日本では20年以上の間、不景気の時代が続いたのですが、その中で人件費を安く抑えたい企業が非正規社員を増やし、90年代から2000年代前半に非正規社員は急激に増加しました。
出典:多様化する非正規雇用
90年代前半には、労働者の内、20%に満たなかった非正規社員が、2015年11月に厚生労働省が発表した調査結果によると40%を超えたようです。
2010年以降は、退職後にアルバイトとして働く55歳以上の高齢非正規社員が増加しているのですが、2000年前後にはフリーターと呼ばれる若年者の非正規雇用者が急増しました。
2000年前後にフリーターとして働いていた人たちが、そのまま正社員になることなく、30代、40代に入ってしまっているのが今の現状です。
フリーターから正社員になるのは難しい?
フリーターと呼ばれる人たちでも20代前半の間に転職活動をはじめると比較的楽に転職できてしまう人も多いです。
学校を卒業してからまだ間もないことや、年齢も若いのでこれから育てていこうと企業も考えるからです。
しかし、年齢が上がってくると、企業側もそれだけ長く非正規社員を続けているのは何か問題あるのではないか、と考えて採用を控えることが多くなります。
また、正社員未経験者を雇うのならば若い人を採用したいと考えてしまうようです。
このようなことから、中年フリーターとよばれる30歳前後のフリーターは仕事を探すのが難しくなってしまうのです。
以下の図を見てください。
この図のタイプ3が中年フリーターと呼ばれる人たちが非正規雇用として働き続けている理由になります。
他のタイプでは「自分の都合のよい時間に働きたいから」という理由で非正規社員になっている人が多いのですが、タイプ3では「正規の職員・従業員の仕事がないから」が圧倒的に多くなっています。
この調査結果が発表されてから、中年フリーターの問題が深刻な問題であるという認識がなされるようになりました。

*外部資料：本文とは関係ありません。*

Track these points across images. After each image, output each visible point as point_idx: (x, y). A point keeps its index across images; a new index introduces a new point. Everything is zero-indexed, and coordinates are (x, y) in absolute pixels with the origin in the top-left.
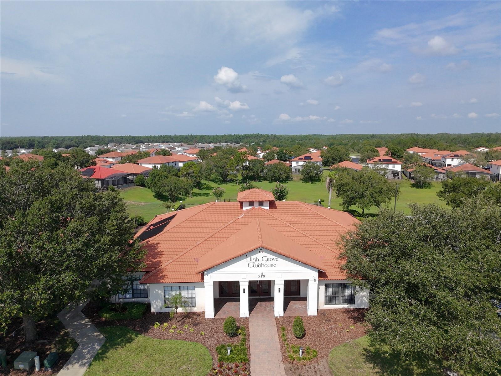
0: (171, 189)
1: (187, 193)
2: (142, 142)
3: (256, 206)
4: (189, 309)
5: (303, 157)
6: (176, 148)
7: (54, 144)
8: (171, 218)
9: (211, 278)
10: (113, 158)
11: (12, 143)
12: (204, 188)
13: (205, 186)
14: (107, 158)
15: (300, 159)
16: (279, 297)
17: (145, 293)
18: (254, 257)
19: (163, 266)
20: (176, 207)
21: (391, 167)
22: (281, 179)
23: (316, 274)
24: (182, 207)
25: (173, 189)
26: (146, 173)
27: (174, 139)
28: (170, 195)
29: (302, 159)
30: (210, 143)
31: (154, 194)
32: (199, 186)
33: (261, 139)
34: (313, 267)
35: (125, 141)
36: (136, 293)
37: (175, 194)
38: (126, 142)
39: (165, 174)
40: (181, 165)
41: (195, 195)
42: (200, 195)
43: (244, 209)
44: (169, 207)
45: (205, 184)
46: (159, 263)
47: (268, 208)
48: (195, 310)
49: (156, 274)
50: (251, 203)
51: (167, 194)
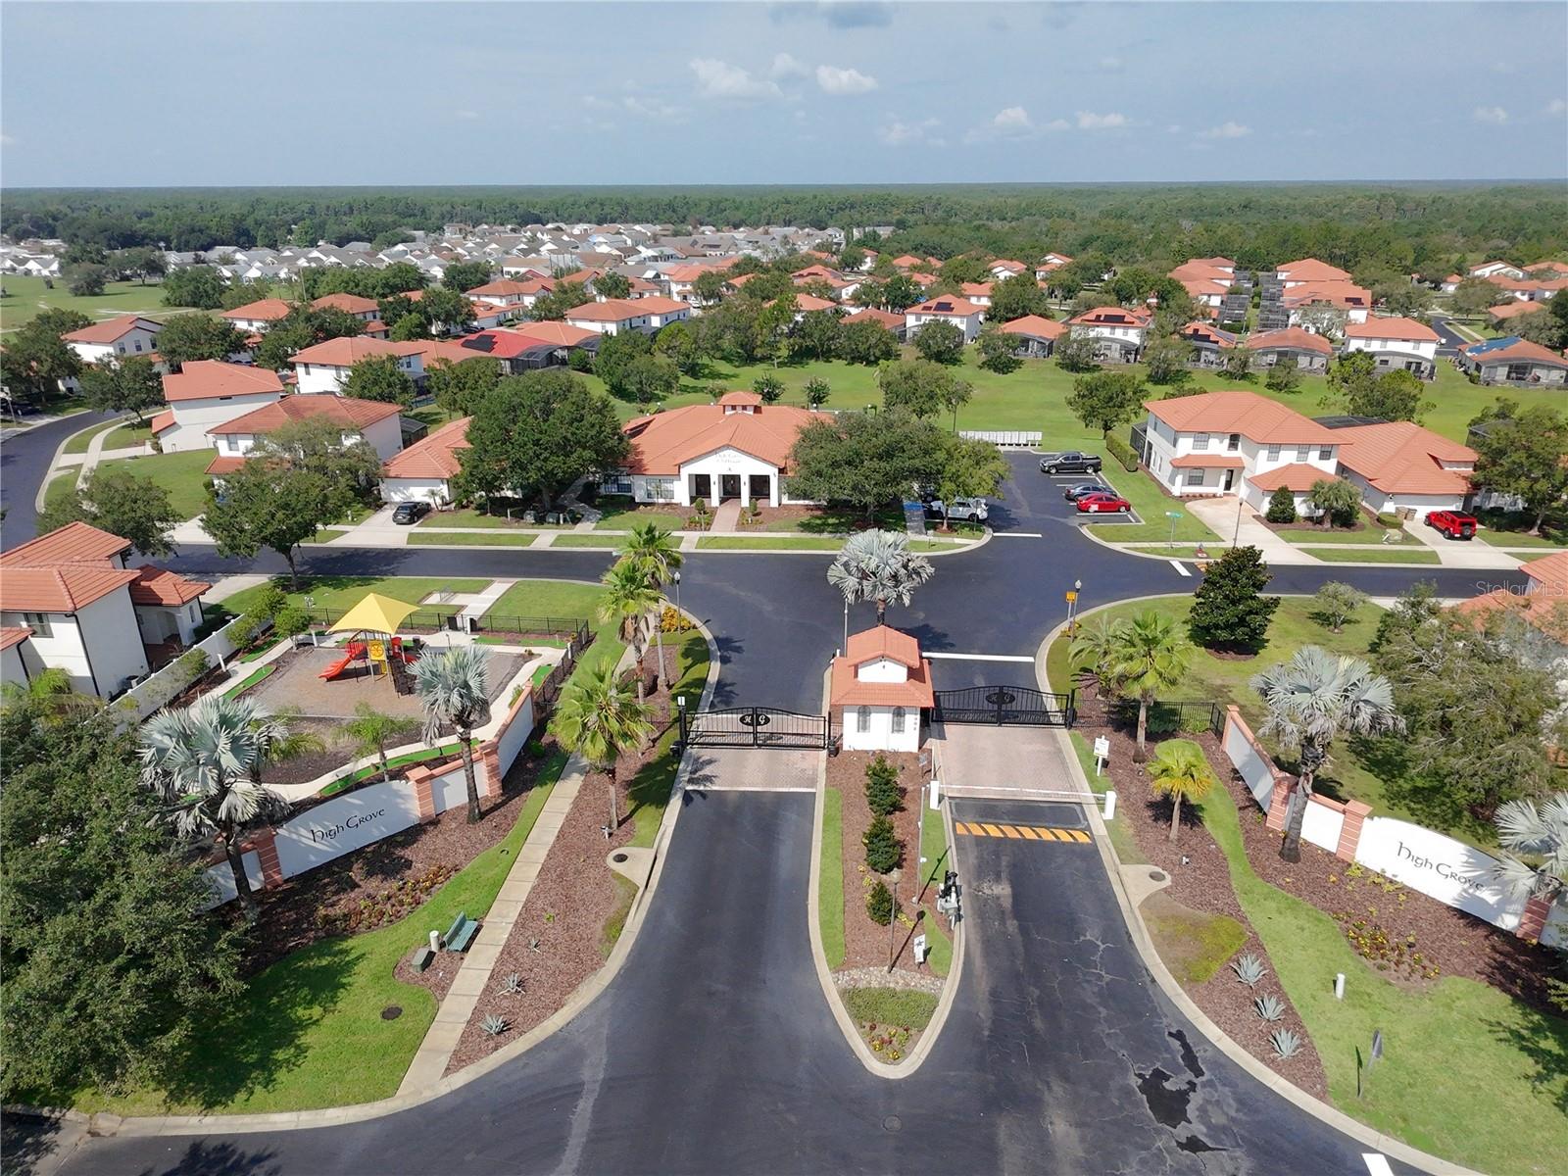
0: (641, 382)
1: (668, 387)
2: (539, 220)
3: (739, 410)
4: (668, 501)
5: (933, 303)
6: (640, 248)
7: (306, 233)
8: (649, 423)
9: (687, 471)
10: (501, 297)
11: (201, 231)
12: (704, 376)
13: (707, 371)
14: (487, 296)
15: (925, 308)
16: (745, 490)
17: (629, 488)
18: (722, 454)
19: (645, 462)
20: (652, 411)
21: (1119, 333)
22: (872, 358)
23: (777, 471)
24: (660, 411)
25: (644, 381)
26: (591, 342)
27: (633, 212)
28: (640, 390)
29: (930, 308)
30: (736, 227)
31: (608, 387)
32: (693, 371)
33: (895, 211)
34: (774, 464)
35: (488, 217)
36: (621, 487)
37: (649, 390)
38: (491, 219)
39: (627, 349)
40: (656, 322)
41: (685, 389)
42: (695, 390)
43: (727, 413)
44: (642, 411)
45: (707, 366)
46: (641, 460)
47: (751, 413)
48: (673, 501)
49: (639, 469)
50: (734, 408)
51: (633, 389)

中年フリーターから正社員へ転職するにはどうすればよいか?
様々な調査結果から、30代前後でフリーター経験しかない人は、正社員の転職が難しいという現状があることを把握しました。
では、やはり正社員へ転職するのは無理なのでしょうか?
実際、人材サービス業を行っている企業でも、中年フリーターの転職が難しいということを認識していることは多く、20代向けのサービスだけを提供している場合もあります。

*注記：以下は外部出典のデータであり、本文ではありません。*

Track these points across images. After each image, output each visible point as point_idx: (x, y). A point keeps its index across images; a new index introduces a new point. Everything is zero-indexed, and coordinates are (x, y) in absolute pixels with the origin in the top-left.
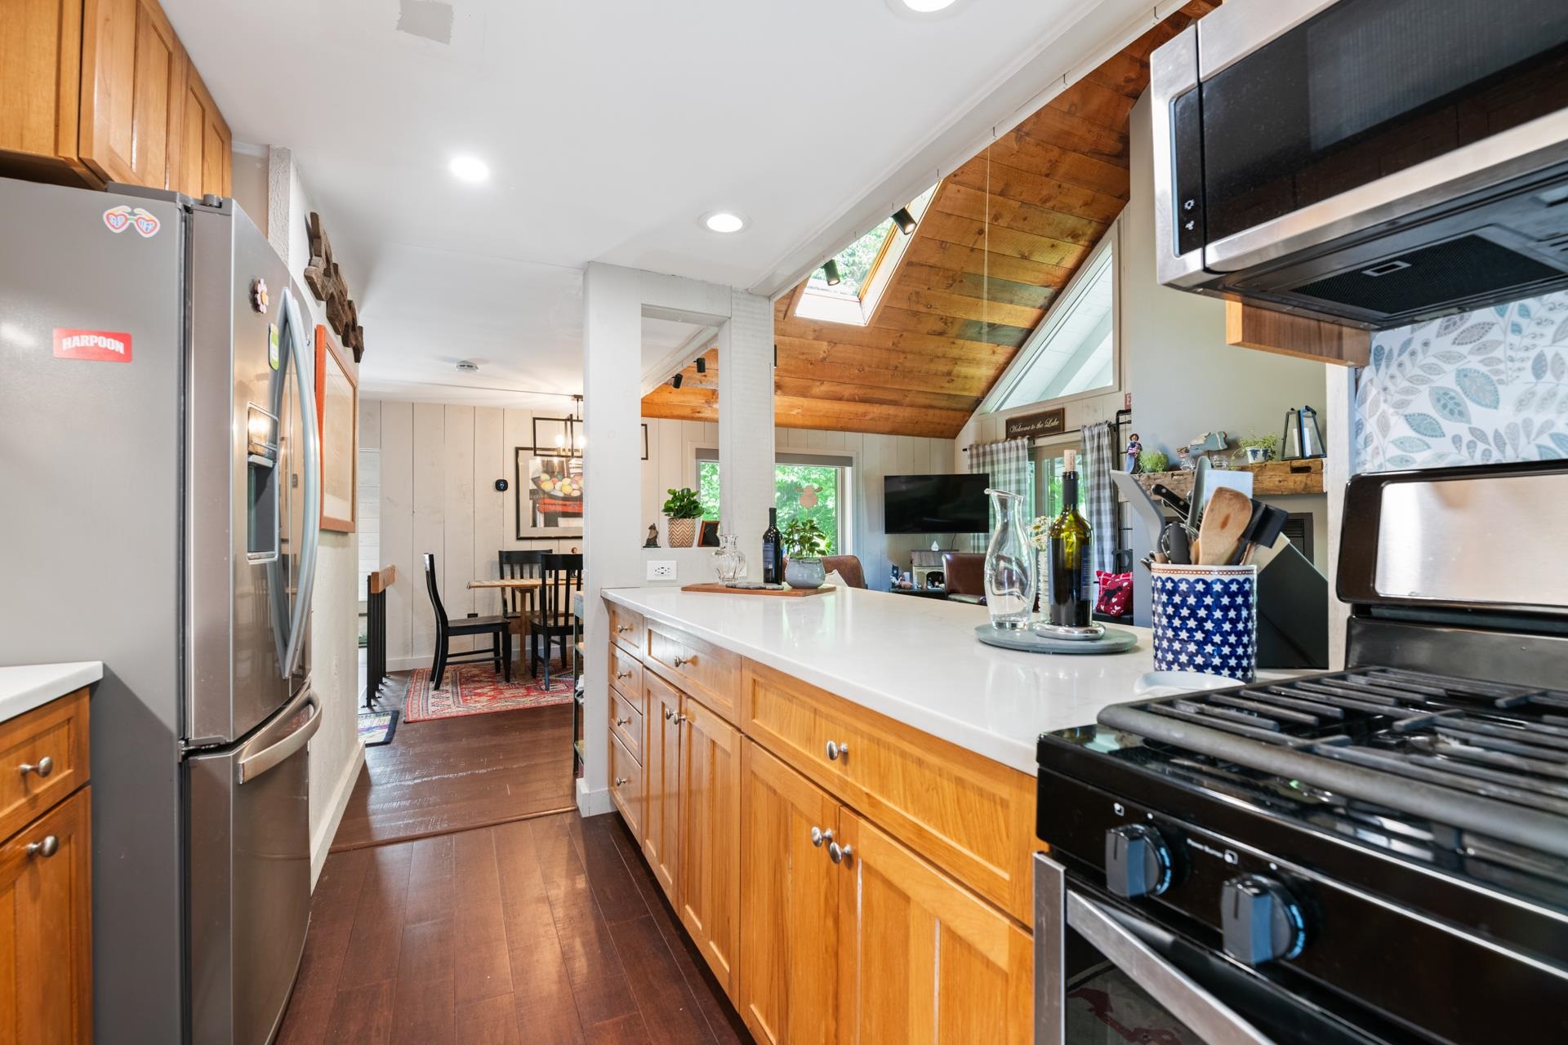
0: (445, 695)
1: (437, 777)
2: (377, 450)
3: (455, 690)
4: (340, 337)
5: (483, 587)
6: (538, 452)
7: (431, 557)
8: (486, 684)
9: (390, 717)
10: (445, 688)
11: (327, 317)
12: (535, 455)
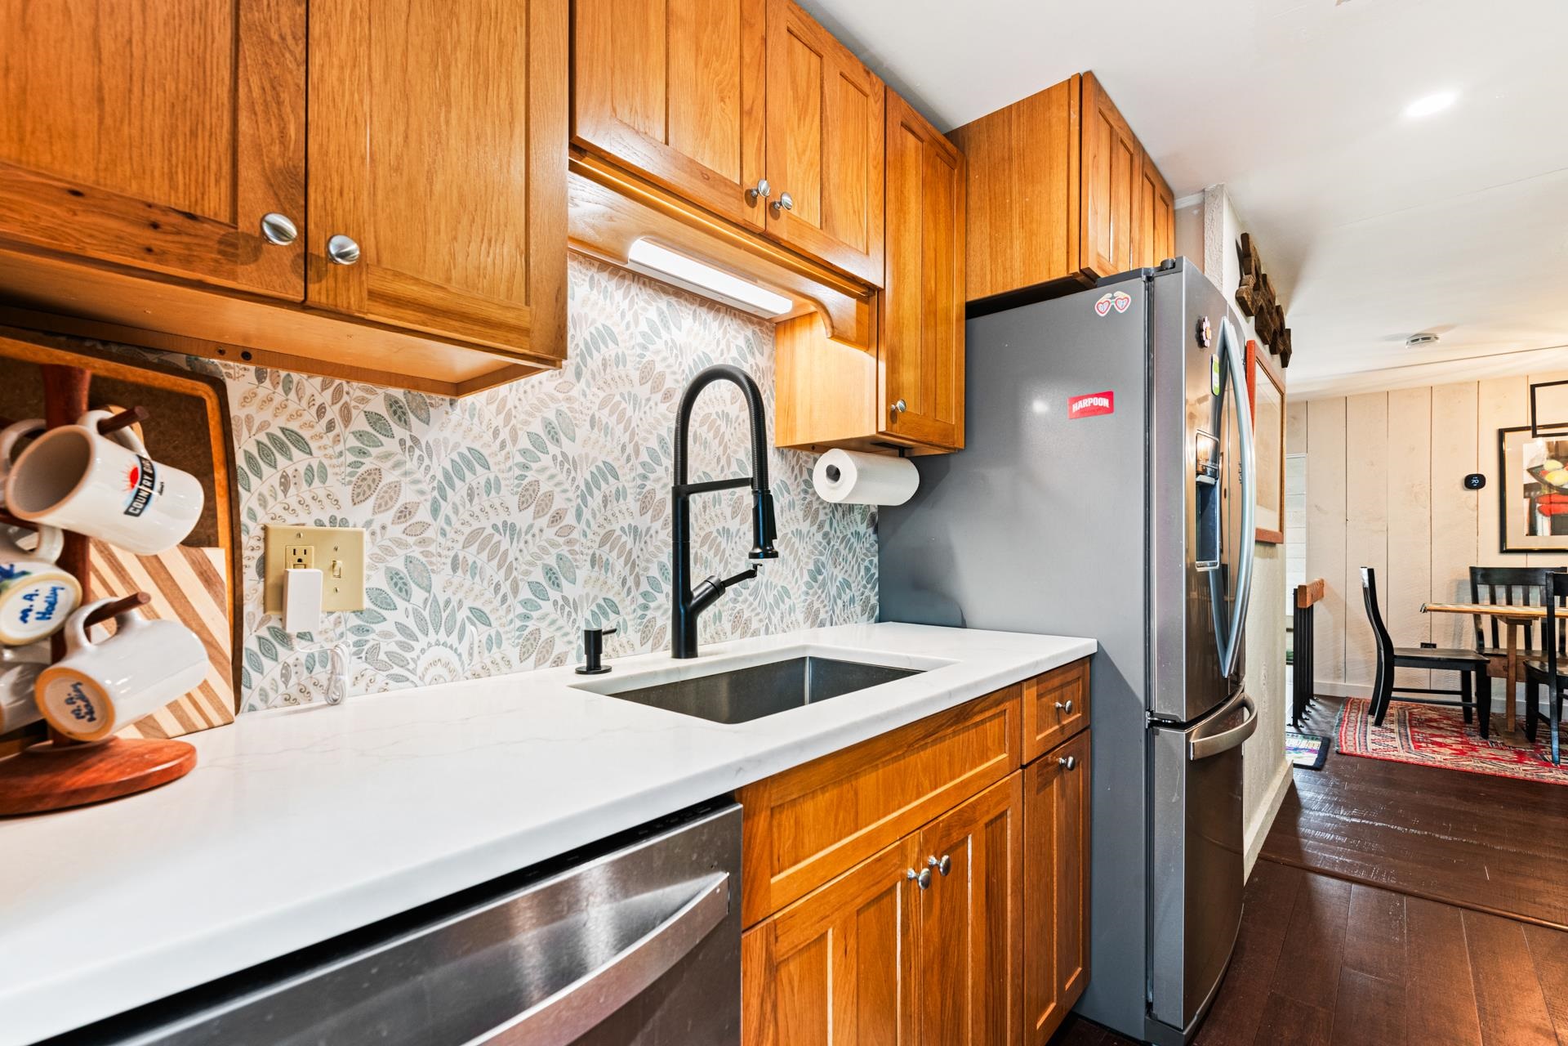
0: (1389, 734)
1: (1381, 824)
2: (1304, 454)
3: (1402, 731)
4: (1267, 346)
5: (1446, 611)
6: (1539, 432)
7: (1371, 572)
8: (1448, 733)
9: (1320, 743)
10: (1388, 726)
11: (1256, 331)
12: (1535, 435)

しかし、ここ最近の人材不足があまりにも深刻なことから、中年フリーターであっても採用される可能性が非常に高くなってきており、中年フリーターでも利用できる人材紹介会社や求人が増える傾向にあります。
経験や知識を必要とする業種では採用されるのは難しいのですが、営業や販売職など、フリーター時代の経験が活かせる職種では特に採用される可能性は高いといえます。
ですので、今の人材不足の期間を最後の正社員になるチャンスと思って、人材紹介会社を積極的に利用したり、応募できる求人にどんどん応募していくなど、最大限努力してほしいと思います。
もし、営業職や販売職ではなく専門職を希望していて、転職するには資格を取得したり、勉強が必要ということなら「求職者支援制度」を利用してみてください。
本来、職業訓練は雇用保険に加入している人が無職になった場合に利用できるのですが、求職者支援制度では雇用保険に加入していない人も職業訓練を受けることができます。
訓練中には給付金として、職業訓練受講手当月額10万円と、交通費もでるので、生活に困ることはないです。
こういった様々なサービスを上手く利用して、正社員になることを本気で目指せば十分採用される可能性はあるはずです。
まとめ
30代前後まで派遣やアルバイト経験しかない人が増えています。
こういった人が正社員を目指した転職を実現するのは難しいことが多いのですが、今現在の人材不足が深刻なことからチャンスは広がっています。
今を最後のチャンスと思って、正社員を目指した転職活動に本気で取り組んでみましょう。